- Short problem: Copy out the article on Robert Young's Medellín photography word for word, from its headline to its last sentence.

- Text block:

Featuring Photography Inspired by the City’s Metrocable, Robert Young Showcases His View of Medellín
Robert Young is a professional photographer and artist from Canada who became enthralled by Medellín and recently displayed his images at a reception in a local gallery in the Medellín’s trendy international district known as Poblado. During the reception, visitors came to enjoy the unique way in which Young captured life and landscapes within Colombia’s second largest city.
Above photo: Robert Young (right) discusses his Metrocable photo with a gallery goer in Medellín during his exhibition. (Photo credit: Loren Moss)
Upon arriving in the city, he was particularly taken by the city’s Metrocable, a system of public transportation cable cars that connect marginalized communities on the valley’s hillsides to the rest of the city. To find out more about the creative impulse that led him to document scenes of Medellín, Finance Colombia Executive Editor Loren Moss recently met with the artist for a discussion. Anyone interested in seeing more of his work can visit the Robert Young Gallery online.

- Stored rows:
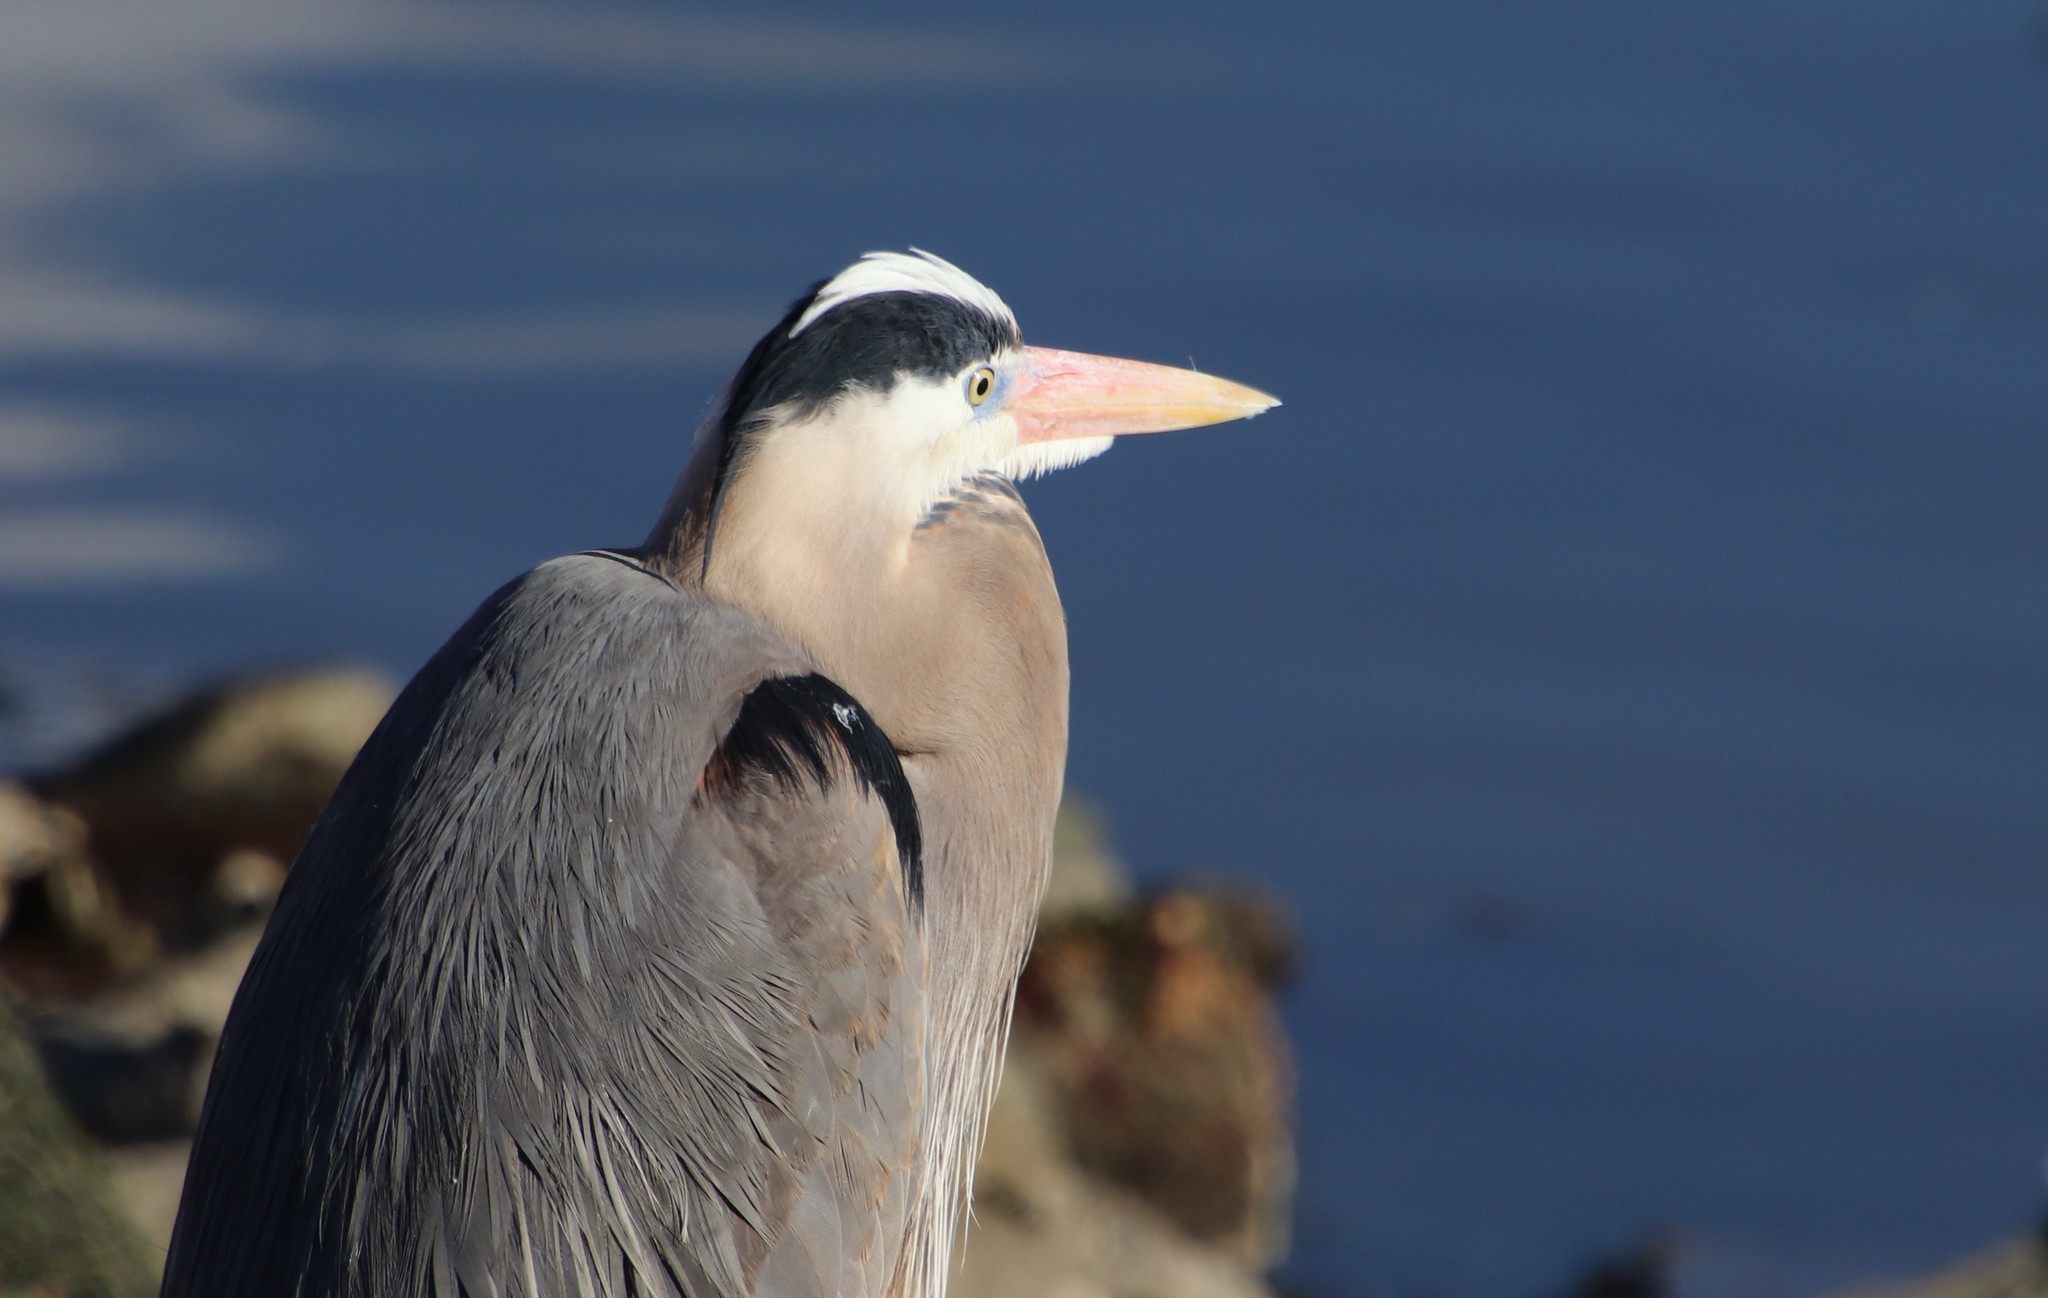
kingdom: Animalia
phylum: Chordata
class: Aves
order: Pelecaniformes
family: Ardeidae
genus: Ardea
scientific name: Ardea herodias
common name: Great blue heron
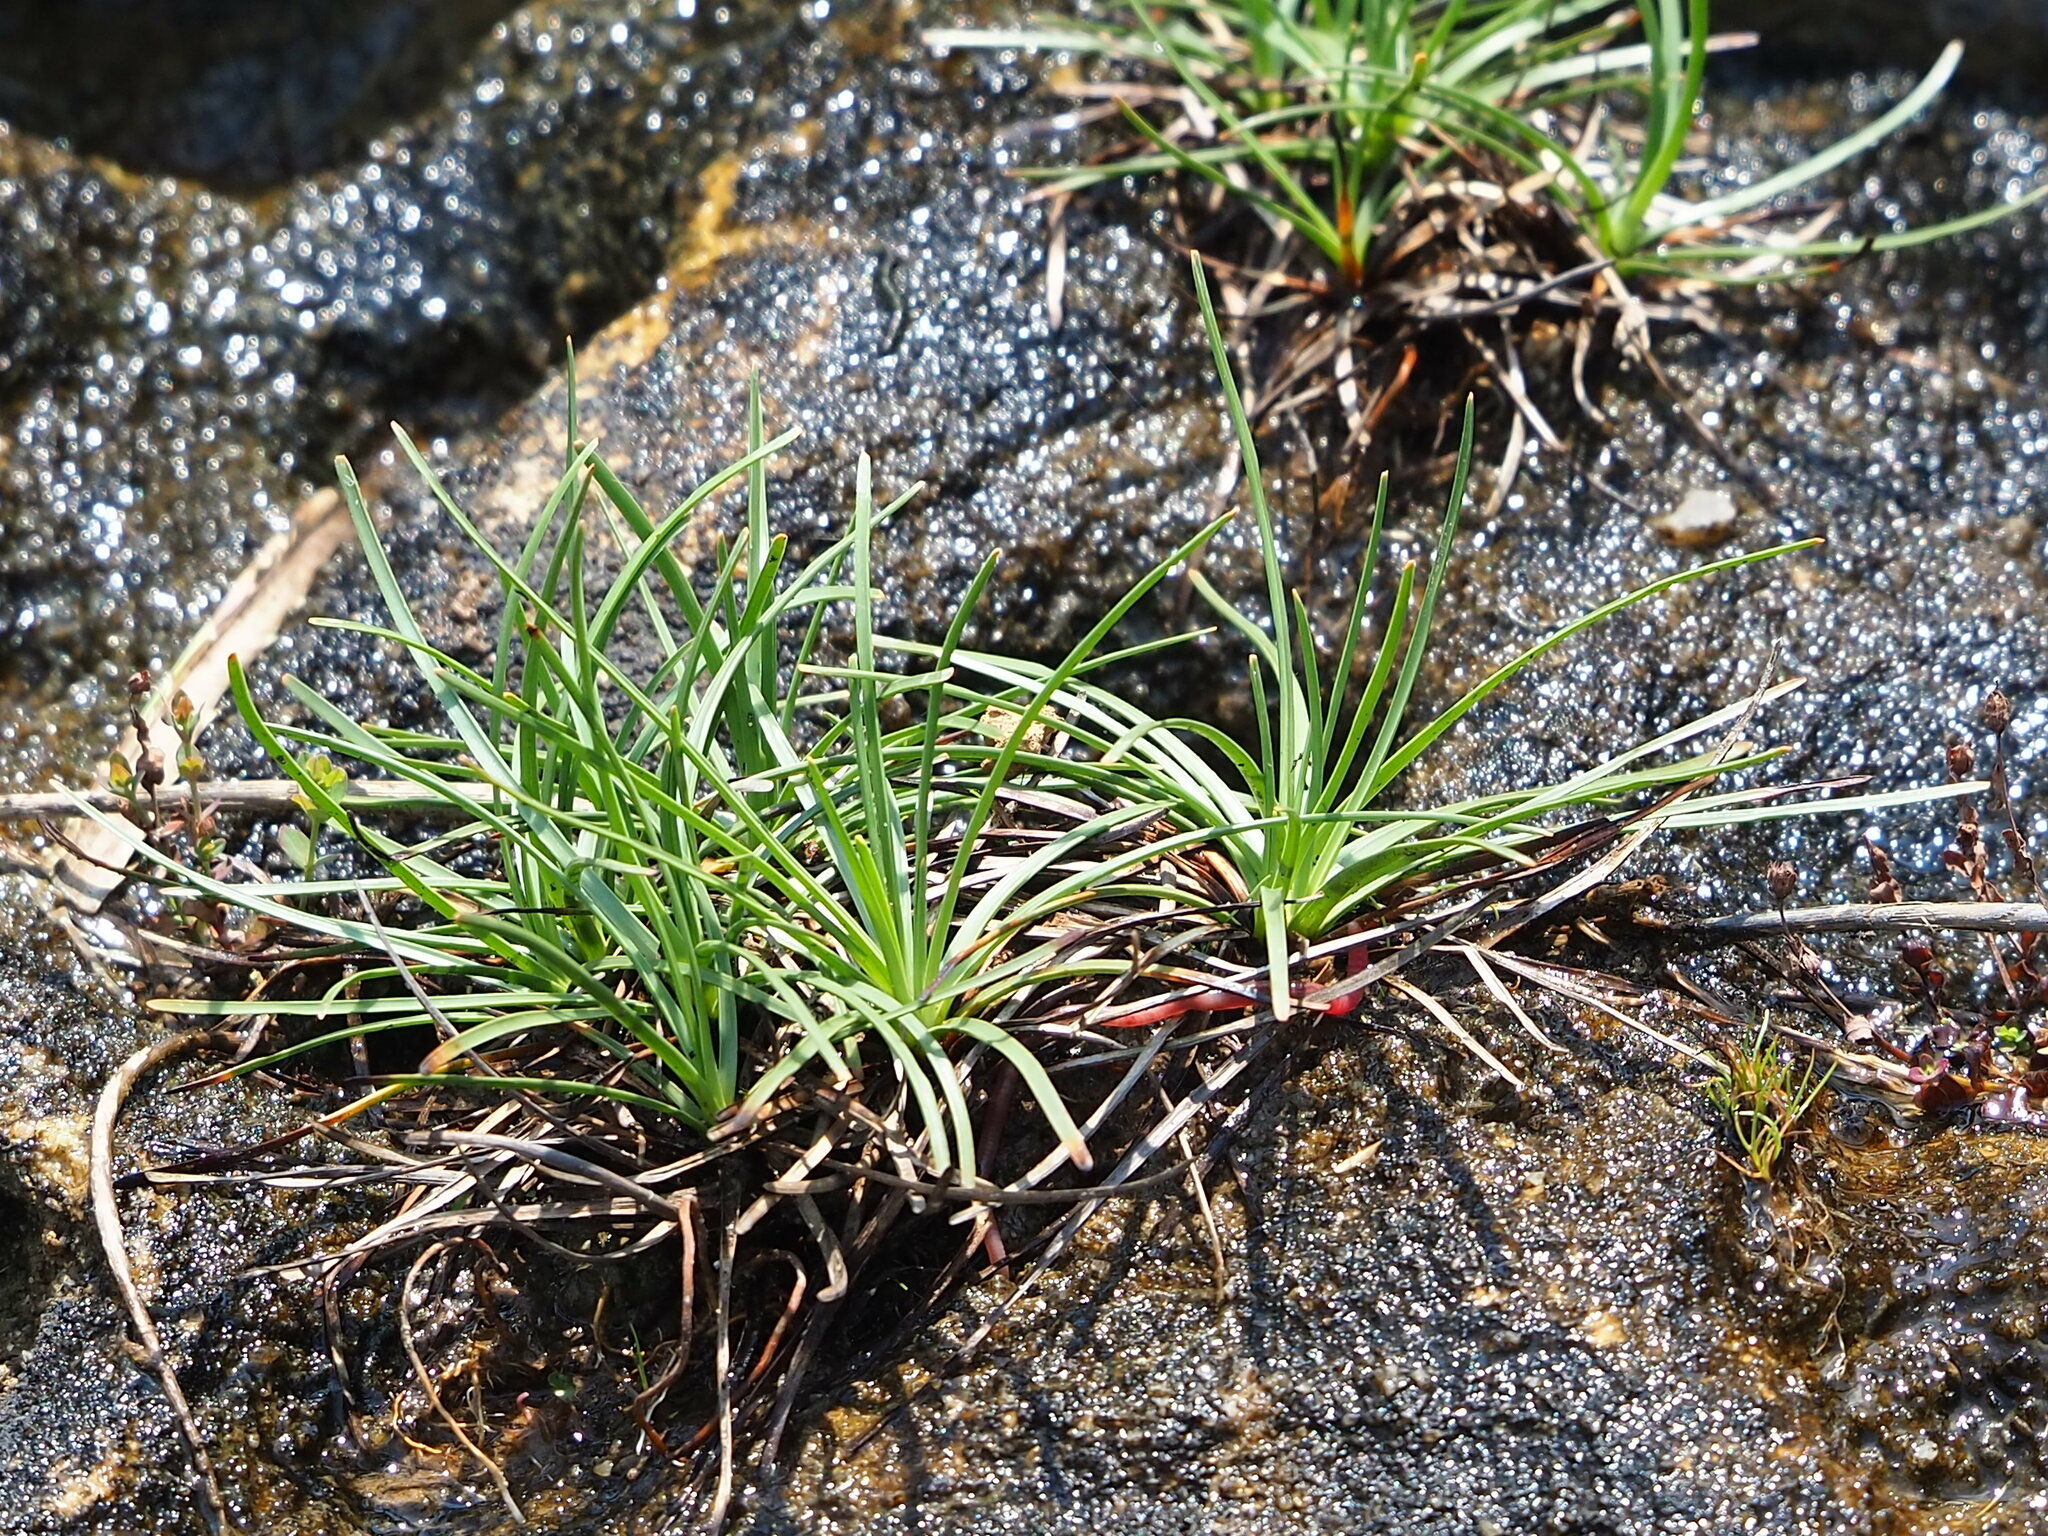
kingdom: Plantae
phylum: Tracheophyta
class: Liliopsida
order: Poales
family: Cyperaceae
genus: Fimbristylis
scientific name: Fimbristylis cymosa
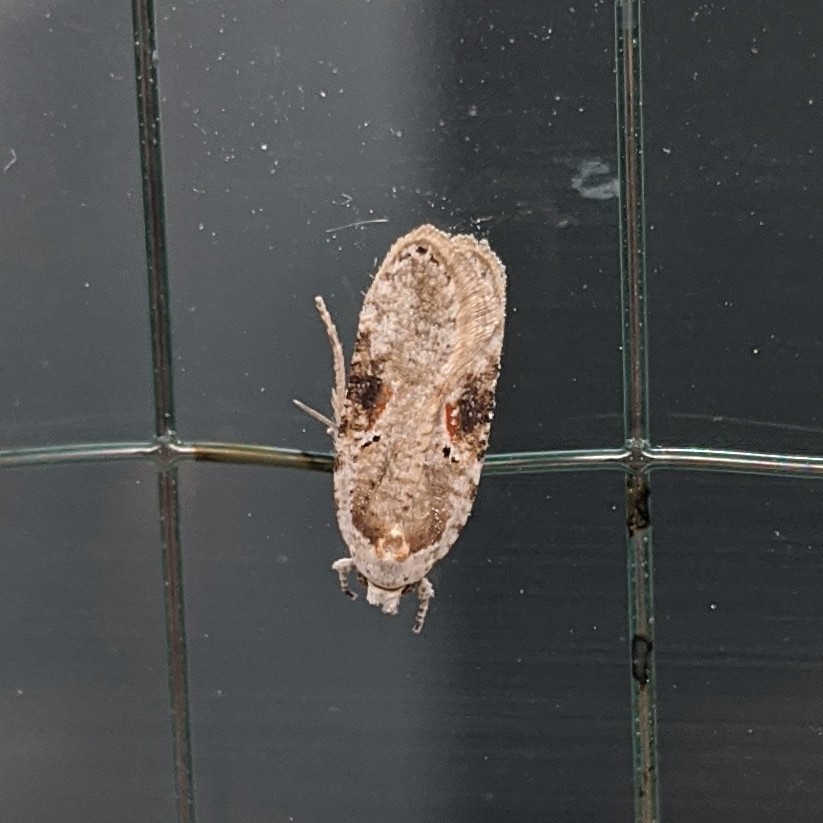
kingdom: Animalia
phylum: Arthropoda
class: Insecta
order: Lepidoptera
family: Depressariidae
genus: Agonopterix
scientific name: Agonopterix alstroemeriana
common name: Moth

- Response:
Featuring Photography Inspired by the City’s Metrocable, Robert Young Showcases His View of Medellín
Robert Young is a professional photographer and artist from Canada who became enthralled by Medellín and recently displayed his images at a reception in a local gallery in the Medellín’s trendy international district known as Poblado. During the reception, visitors came to enjoy the unique way in which Young captured life and landscapes within Colombia’s second largest city.
Above photo: Robert Young (right) discusses his Metrocable photo with a gallery goer in Medellín during his exhibition. (Photo credit: Loren Moss)
Upon arriving in the city, he was particularly taken by the city’s Metrocable, a system of public transportation cable cars that connect marginalized communities on the valley’s hillsides to the rest of the city. To find out more about the creative impulse that led him to document scenes of Medellín, Finance Colombia Executive Editor Loren Moss recently met with the artist for a discussion. Anyone interested in seeing more of his work can visit the Robert Young Gallery online.